***** Dataset extract *****

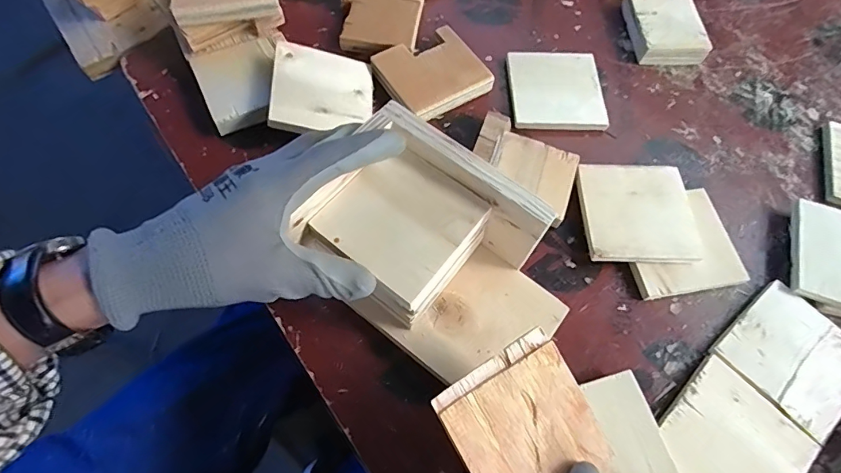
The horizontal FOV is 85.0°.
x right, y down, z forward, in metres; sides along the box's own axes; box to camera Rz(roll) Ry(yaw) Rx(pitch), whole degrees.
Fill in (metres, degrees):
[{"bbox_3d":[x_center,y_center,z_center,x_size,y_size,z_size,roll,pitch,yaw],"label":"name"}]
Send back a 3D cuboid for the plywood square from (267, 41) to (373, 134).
[{"bbox_3d":[-0.088,-0.132,0.418,0.090,0.007,0.095,9,65,-23],"label":"plywood square"}]

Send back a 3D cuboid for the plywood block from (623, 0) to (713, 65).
[{"bbox_3d":[0.261,-0.225,0.491,0.070,0.024,0.087,1,67,-1],"label":"plywood block"}]

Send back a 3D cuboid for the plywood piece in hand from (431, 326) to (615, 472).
[{"bbox_3d":[0.062,0.111,0.264,0.085,0.004,0.087,-26,83,-25],"label":"plywood piece in hand"}]

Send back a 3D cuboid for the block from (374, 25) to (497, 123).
[{"bbox_3d":[0.010,-0.159,0.445,0.090,0.016,0.084,-31,71,-14],"label":"block"}]

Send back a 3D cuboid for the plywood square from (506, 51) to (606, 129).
[{"bbox_3d":[0.133,-0.145,0.458,0.088,0.013,0.093,-1,67,-2],"label":"plywood square"}]

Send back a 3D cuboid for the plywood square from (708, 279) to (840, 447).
[{"bbox_3d":[0.288,0.094,0.356,0.087,0.013,0.092,-39,74,-17],"label":"plywood square"}]

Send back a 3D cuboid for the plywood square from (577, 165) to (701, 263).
[{"bbox_3d":[0.182,-0.021,0.387,0.089,0.004,0.089,0,66,0],"label":"plywood square"}]

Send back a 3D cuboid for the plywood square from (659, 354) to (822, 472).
[{"bbox_3d":[0.222,0.148,0.323,0.090,0.004,0.089,-42,74,-17],"label":"plywood square"}]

*****

Exercise instructions —
Reproduce all of the records above exactly, but exclude the pictures.

The completed task —
The horizontal FOV is 85.0°.
x right, y down, z forward, in metres; sides along the box's own axes; box to camera Rz(roll) Ry(yaw) Rx(pitch), whole degrees.
Fill in (metres, degrees):
[{"bbox_3d":[x_center,y_center,z_center,x_size,y_size,z_size,roll,pitch,yaw],"label":"name"}]
Send back a 3D cuboid for the plywood square from (267, 41) to (373, 134).
[{"bbox_3d":[-0.088,-0.132,0.418,0.090,0.007,0.095,9,65,-23],"label":"plywood square"}]

Send back a 3D cuboid for the plywood block from (623, 0) to (713, 65).
[{"bbox_3d":[0.261,-0.225,0.491,0.070,0.024,0.087,1,67,-1],"label":"plywood block"}]

Send back a 3D cuboid for the plywood piece in hand from (431, 326) to (615, 472).
[{"bbox_3d":[0.062,0.111,0.264,0.085,0.004,0.087,-26,83,-25],"label":"plywood piece in hand"}]

Send back a 3D cuboid for the block from (374, 25) to (497, 123).
[{"bbox_3d":[0.010,-0.159,0.445,0.090,0.016,0.084,-31,71,-14],"label":"block"}]

Send back a 3D cuboid for the plywood square from (506, 51) to (606, 129).
[{"bbox_3d":[0.133,-0.145,0.458,0.088,0.013,0.093,-1,67,-2],"label":"plywood square"}]

Send back a 3D cuboid for the plywood square from (708, 279) to (840, 447).
[{"bbox_3d":[0.288,0.094,0.356,0.087,0.013,0.092,-39,74,-17],"label":"plywood square"}]

Send back a 3D cuboid for the plywood square from (577, 165) to (701, 263).
[{"bbox_3d":[0.182,-0.021,0.387,0.089,0.004,0.089,0,66,0],"label":"plywood square"}]

Send back a 3D cuboid for the plywood square from (659, 354) to (822, 472).
[{"bbox_3d":[0.222,0.148,0.323,0.090,0.004,0.089,-42,74,-17],"label":"plywood square"}]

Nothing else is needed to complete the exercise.